* **INPUT DATA**:
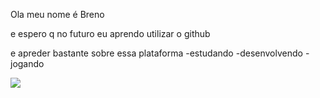 Ola meu nome é Breno


e espero q no futuro eu aprendo utilizar o github

e apreder bastante sobre essa plataforma
  -estudando
  -desenvolvendo
  -jogando


![](https://media3.giphy.com/media/v1.Y2lkPTc5MGI3NjExZTN2cGx0ZmRvOW54amRoaGlyOWRrNzM4dmdoZ29iaXR3YjNpdWU4NCZlcD12MV9pbnRlcm5hbF9naWZfYnlfaWQmY3Q9Zw/qIFJYOOi09bk4/giphy.webp)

* **EXERCISE**:
Reproduce the records above line for line, leaving out the pictures.

* **SOLUTION BELOW**:
 Ola meu nome é Breno


e espero q no futuro eu aprendo utilizar o github

e apreder bastante sobre essa plataforma
  -estudando
  -desenvolvendo
  -jogando


![](https://media3.giphy.com/media/v1.Y2lkPTc5MGI3NjExZTN2cGx0ZmRvOW54amRoaGlyOWRrNzM4dmdoZ29iaXR3YjNpdWU4NCZlcD12MV9pbnRlcm5hbF9naWZfYnlfaWQmY3Q9Zw/qIFJYOOi09bk4/giphy.webp)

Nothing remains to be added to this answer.